Canadian Forest Service Publications

Facilitating knowledge transfer between researchers and wildfire practitioners about trust: an international case study. 2016. McGee, T.K.; Curtis, A.; McFarlane, B.L.; Shindler, B.; Christianson, A.; Olsen, C.; McCaffrey, S. The Forestry Chronicle 92(2):167-171.

Year: 2016

Issued by: Northern Forestry Centre

Catalog ID: 37172

Language: English

Availability: PDF (request by e-mail)

Available from the Journal's Web site.
DOI: 10.5558/tfc2016-035

† This site may require a fee

Mark record


The importance of knowledge transfer between researchers, policy makers and practitioners is widely recognized. However, barriers to knowledge transfer can make it difficult for practitioners to apply the results of scientific research. This paper describes a project that addressed barriers to knowledge transfer by involving wildfire management practitioners from three countries in developing a trust planning guide. The guide provides information about trust, factors that influence trust and actions that can be taken to build trust in the context of wildfire management. The researchers synthesized academic research into a draft trust planning guide. Wildfire management practitioners and stakeholders provided feedback about the guide and discussed their own experiences in building trust in a workshop setting. The researchers incorporated valuable feedback from the workshops into the final trust planning guide. Benefits and challenges of this process are discussed, and the authors provide recommendations for researchers and funding agencies to facilitate the uptake of research by end-users.

Plain Language Summary

Wildfires around the world have caused loss of life and destruction of homes and communities in recent years. In response, management agencies are putting more emphasis on shared responsibility and partnerships with stakeholders and communities for wildfire protection.
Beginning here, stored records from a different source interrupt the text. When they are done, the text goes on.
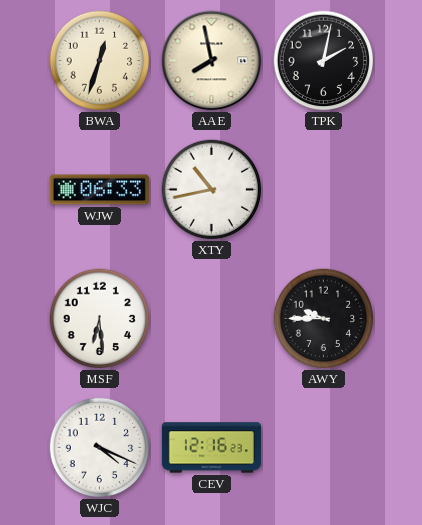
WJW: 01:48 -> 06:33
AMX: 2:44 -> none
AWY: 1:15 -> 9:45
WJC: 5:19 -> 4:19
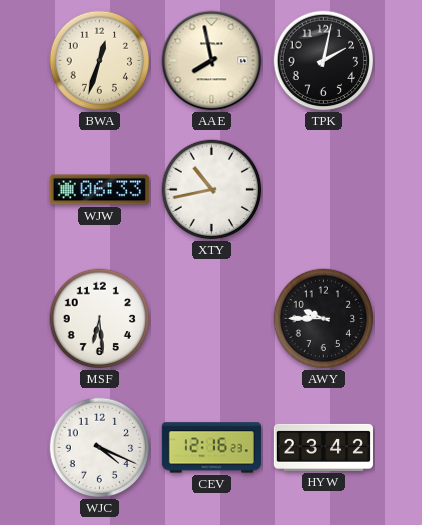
HYW: none -> 23:42
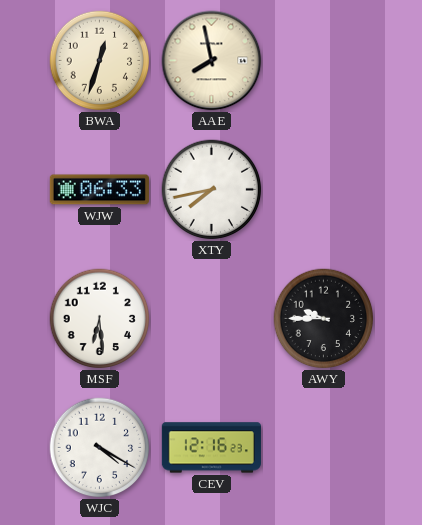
TPK: 2:02 -> none
XTY: 10:43 -> 7:43
WJC: 4:19 -> 4:20
HYW: 23:42 -> none
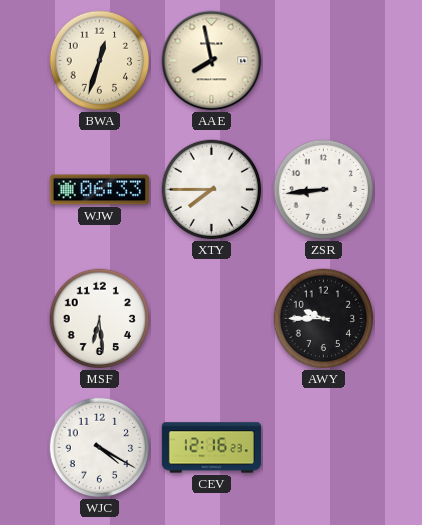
XTY: 7:43 -> 7:45
ZSR: none -> 8:44
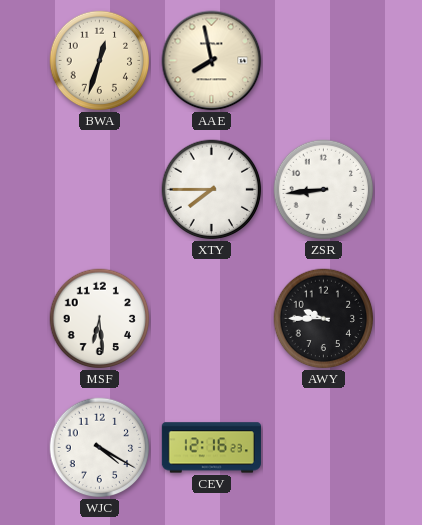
WJW: 06:33 -> none
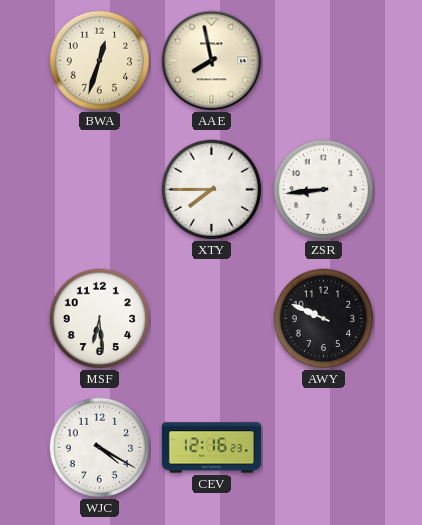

Stakeholder trust in management agencies is a key factor in building partnerships and delivering effective wildfire protection programs. This paper presents findings from a study that used an innovative approach to improve the uptake of science related to trust and fire management in diverse contexts. The project developed a trust planning guide by synthesizing literature on trust and trust building, and integrating it with on-the-ground experiences of fire management practitioners and stakeholders in Australia, Canada, and the United States. Incorporating practitioners’ and stakeholders’ experiences and knowledge provided insights on the barriers that limit knowledge transfer from researchers to end users and the importance of trust in fire management in different contexts.